■ PROVIDED ENTRIES:
--------

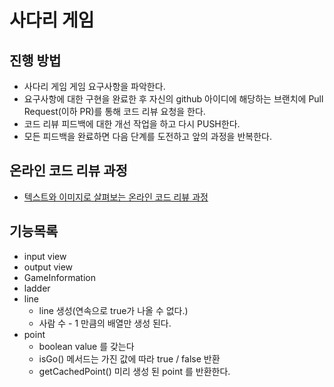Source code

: # 사다리 게임
## 진행 방법
* 사다리 게임 게임 요구사항을 파악한다.
* 요구사항에 대한 구현을 완료한 후 자신의 github 아이디에 해당하는 브랜치에 Pull Request(이하 PR)를 통해 코드 리뷰 요청을 한다.
* 코드 리뷰 피드백에 대한 개선 작업을 하고 다시 PUSH한다.
* 모든 피드백을 완료하면 다음 단계를 도전하고 앞의 과정을 반복한다.

## 온라인 코드 리뷰 과정
* [텍스트와 이미지로 살펴보는 온라인 코드 리뷰 과정](https://github.com/nextstep-step/nextstep-docs/tree/master/codereview)


## 기능목록
- input view
- output view
- GameInformation
- ladder
- line
  - line 생성(연속으로 true가 나올 수 없다.)
  - 사람 수 - 1 만큼의 배열만 생성 된다.
- point
  - boolean value 를 갖는다
  - isGo() 메서드는 가진 값에 따라 true / false 반환
  - getCachedPoint() 미리 생성 된 point 를 반환한다.  
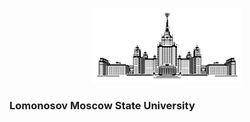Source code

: <p align="center"><img src="https://github.com/nizov-as/CMC-MSU-Practice/blob/main/logo.png" width="240" height="120"></p>

### Lomonosov Moscow State University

--------

■ WORK ITEM:
The records are to be returned verbatim. Skip any picture they contain.

■ OUTPUT FOR THIS EXERCISE:
Source code

: # 사다리 게임
## 진행 방법
* 사다리 게임 게임 요구사항을 파악한다.
* 요구사항에 대한 구현을 완료한 후 자신의 github 아이디에 해당하는 브랜치에 Pull Request(이하 PR)를 통해 코드 리뷰 요청을 한다.
* 코드 리뷰 피드백에 대한 개선 작업을 하고 다시 PUSH한다.
* 모든 피드백을 완료하면 다음 단계를 도전하고 앞의 과정을 반복한다.

## 온라인 코드 리뷰 과정
* [텍스트와 이미지로 살펴보는 온라인 코드 리뷰 과정](https://github.com/nextstep-step/nextstep-docs/tree/master/codereview)


## 기능목록
- input view
- output view
- GameInformation
- ladder
- line
  - line 생성(연속으로 true가 나올 수 없다.)
  - 사람 수 - 1 만큼의 배열만 생성 된다.
- point
  - boolean value 를 갖는다
  - isGo() 메서드는 가진 값에 따라 true / false 반환
  - getCachedPoint() 미리 생성 된 point 를 반환한다.  
Source code

: <p align="center"><img src="https://github.com/nizov-as/CMC-MSU-Practice/blob/main/logo.png" width="240" height="120"></p>

### Lomonosov Moscow State University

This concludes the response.